In this instance, AstraZeneca appears to have come out on top, though every payer and class of medicines is different.

“The overall marketplace is competitive, perhaps more than it has ever been,” said Hudson. “The providers, the managed care plans, the PBMs, everybody is trying to improve their competitive position, and there are some choices being made.”

“You win some and you lose some, and it is okay,” he added.

As for Bydureon, Hudson said the new pen device has been well received in the market, though the company found itself launching the new device around the same time Lilly introduced its once-weekly GLP-1 Trulicity and GlaxoSmithKline PLC also launched a once-weekly GLP-1 Tanzeum (albiglutide) (Also see "Price Is GSK’s Weapon Ahead Of Tanzeum Launch" - Pink Sheet, 14 Jul, 2014.). The older version of Bydureon has to be reconstituted before administration, which limited its uptake, though Hudson said some patients still prefer to use it and that the company is offering all three formulations of exenatide on the market.

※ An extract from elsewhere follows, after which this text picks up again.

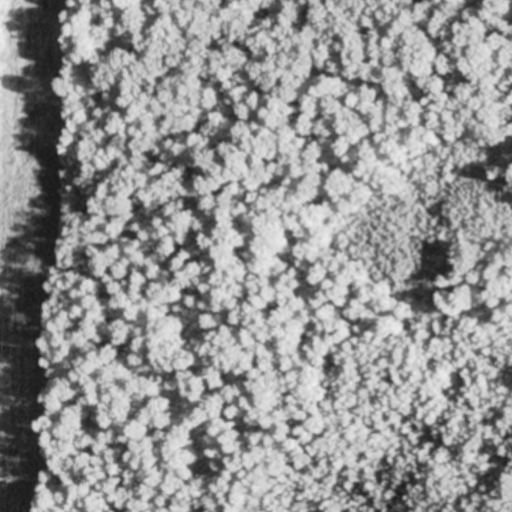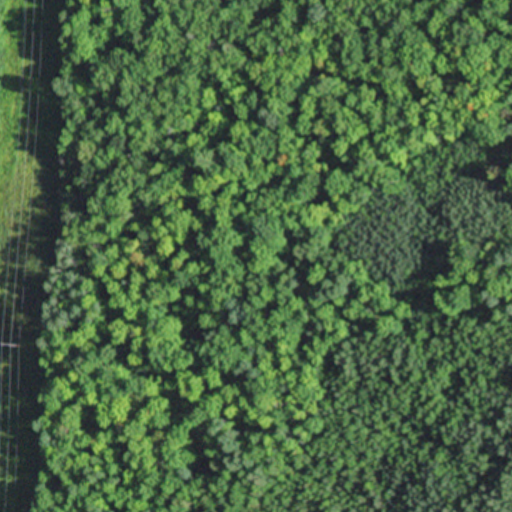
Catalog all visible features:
power tower: (20, 344)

“What we’ve realized is that there is a great deal of understanding of the clinical benefit of exenatide,” he said. “People were really ready for exenatide in a pen and the launch uptake has been phenomenal.”

Sales of Bydureon grew 210% in the first nine months of 2014 to $317 million. Byetta contributed another $258 million in franchise sales, reflecting solid 69% growth. Sales of the DPP-4 Onglyza also grew strongly, up 188% to $620 million for the nine months.

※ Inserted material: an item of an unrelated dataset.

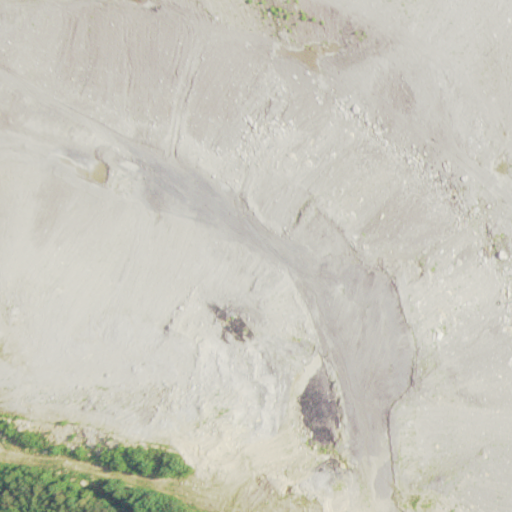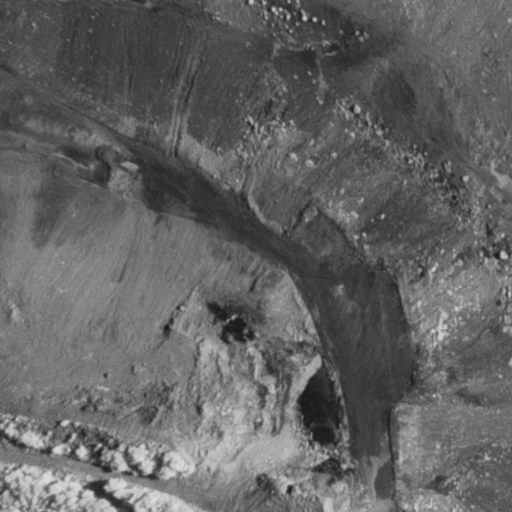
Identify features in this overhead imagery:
quarry: (256, 256)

Future growth in diabetes is expected to come from combination treatments, including Xigduo XR, the first and only once-daily combination tablet of an SGLT2 inhibitor and metformin HC1 extended-release. Up next AstraZeneca is developing a DPP-4/SGLT2 combination pill. The company is awaiting additional clinical trial data testing the combination, which it expects to have later this year, and depending on the timing of an FDA approval, it could be in a position to launch the combination a year later.

Beyond the combinations, AstraZeneca will have to rely on future innovation. “There are plenty of things for us to go after in terms of breakthroughs,” Hudson said.